Вышел на крыльцо. Оба его спутника уже ожидали возле запряженной повозки. Федьков вертел в руках полюбившуюся ему палку с набалдашником.
— Брось эту ерунду — и поехали! — приказал Гурьев, усаживаясь на повозку.
— Шишка уж очень великолепная! — вздохнул Федьков. — Взять бы на память. — Он, любуясь, охватил набалдашник пальцами, нечаянно повернул, и тот вдруг отделился от трости.
— Вот так штука! Чудно! — Федьков потянул набалдашник: он оказался рукояткой кинжала, спрятанного в трости. — Может, и тот богослов с таким сюрпризом шел? Вот и приветь такого бедного студента… Страна чудес! — Федьков сунул кинжал обратно в трость. — Попробуй разберись, кто с чем ходит.
* * *Повозка катила по сонной, еще безлюдной улице. Из-за белых мазаных оград подымались тонкие сизые струйки дыма: хозяйки на таганках готовили завтрак. Заслышав постукивание колес, выглядывал из-за ограды любопытный крестьянин и снимал высокую остроконечную шапку из черной овчины. Федьков весело помахивал всем и восхищался:
— Чудно! Как родню провожают. А что мы им?

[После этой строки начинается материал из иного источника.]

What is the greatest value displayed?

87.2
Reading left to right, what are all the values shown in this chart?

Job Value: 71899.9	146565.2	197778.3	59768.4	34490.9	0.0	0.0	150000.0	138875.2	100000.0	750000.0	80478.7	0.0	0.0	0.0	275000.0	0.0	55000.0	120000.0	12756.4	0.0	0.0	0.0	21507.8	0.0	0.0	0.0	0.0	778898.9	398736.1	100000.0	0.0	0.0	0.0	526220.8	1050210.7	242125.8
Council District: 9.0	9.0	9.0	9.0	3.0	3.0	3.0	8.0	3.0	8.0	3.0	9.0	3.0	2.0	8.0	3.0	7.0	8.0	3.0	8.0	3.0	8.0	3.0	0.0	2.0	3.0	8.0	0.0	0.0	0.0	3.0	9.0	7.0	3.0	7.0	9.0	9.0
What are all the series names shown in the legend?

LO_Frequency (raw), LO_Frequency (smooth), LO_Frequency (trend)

— Як що? — удивился Опанасвнко. — Да они через нас вже краешек новой жизни побачили.
— А знаете? — признался Федьков. — Я про румын раньше одно понимал: бить их надо! Оккупанты ведь. Одессу мою захапали. А потом, как в Румынию мы вошли, и увидел я, что каждый встречный шляпу скидает да всё «пожалуйста» да «пожалуйста», словно холуи какие, — тут уж не злость, а просто противно стало. Решил я тогда: наверное, все тут — как эти жукари в городах — коммерсанты да спекулянты, универсальные торговцы.
— Этой публики тут действительно богато… — припомнил Трофим Сидорович. — Один — ось як ко мне прилепился, всё выпрашивал: «Що хотите купить? Що маете продать?» Поверишь, два километра за возом тянувся, як пёс. Вожжой ему погрозився, тильки тогда отстал.

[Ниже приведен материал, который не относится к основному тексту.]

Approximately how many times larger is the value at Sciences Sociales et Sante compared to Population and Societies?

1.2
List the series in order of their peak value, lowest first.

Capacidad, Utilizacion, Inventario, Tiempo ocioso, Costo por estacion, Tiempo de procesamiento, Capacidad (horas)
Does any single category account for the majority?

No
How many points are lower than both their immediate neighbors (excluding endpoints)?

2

— Да, публика… — протянул Федьков. — Посмотрел я на неё и тошно стало: ну вас к шуту и с королевством вашим, скорее бы нам: через вас пройти. Живите, как знаете, только на нас сдуру не полезьте, а то опять побьём…
— А сейчас як румын понимаешь? — Опанасенко пытливо посмотрел в глаза Федькову. — Кроме жукарей — ещё что бачишь?
— А как же? Трудящийся народ. Вот как Матвей этот или батька его — правильный старик. Только смелости у людей тут пока ещё маловато. Им говоришь, а они боятся. Ну, да наберутся смелости!
— А что ты им говорил, Федьков? — поинтересовался Гурьев, прислушавшийся к разговору. — Призывал произвести государственные реформы? — Зная решительность Федькова, он немножко беспокоился: не натворил ли тот чего-нибудь?
— Да нет, что вы, товарищ старший лейтенант? Я в местные дела не совался… — О расписке, данной приказчику, Федьков благоразумно умолчал.
— Я думку маю, товарищ старший лейтенант, что здешние до новой жизни ещё швыдче обернутся, чем наш брат в своё время, — заговорил Опанасенко. — Помню, в двадцать девятом, сколько нам утолковывали! Свои партийные, с района, с города уполномоченные разные. Все разъясняют: идите до колгоспа, гарно жить будете. А селяне и так и этак прикидывают, як, да що, да як бы оно не прогадать… Ночей не спали, от дум голова кругом шла. Да и когда колгосп сладили — сколько раз бывало як то кутеня слепое тыкались, пока уразумели, що до чего и як приходится. А здешним — шо им? Могут и по нашей мерке прикидывать. Я вот вчера хозяину-то рассказал кое-чего про колгосп да як до войны жили, он тильки ахает: «Эх, нам бы воно!» Бачу, що и верит, и не верит, и даже вроде боится об таком думать. А чего бояться? Дело верное. Спытано…
Разговаривая, незаметно проехали почти всю длинную улицу села. Из дворов выходили, лениво пожевывая жвачку, коровы и присоединялись к ещё реденькому потоку стада, медленно бредущего по улице. Знакомый пастушонок, волоча по пыли длинный бич, медленно шел навстречу едущим. Деловито пробежала вдоль стада лохматая дворняга — помощница пастуха. Где-то во все горло заорал петух, наверное, сконфуженный тем, что проспал начало утра, и решивший наверстать упущенное.
Ещё издали было видно; возле ворот дома Сырбу стоит Матей. Уходя, он договорился с Гурьевым, что тот заедет попрощаться.
Поравнявшись с воротами, Опанасенко попридержал лошадей. Из калитки вышел Илие, за ним — Дидина и Стефан. Илие настойчиво стал приглашать русских товарищей в дом: завтрак уже готов. Но Гурьев, поблагодарив, отказался.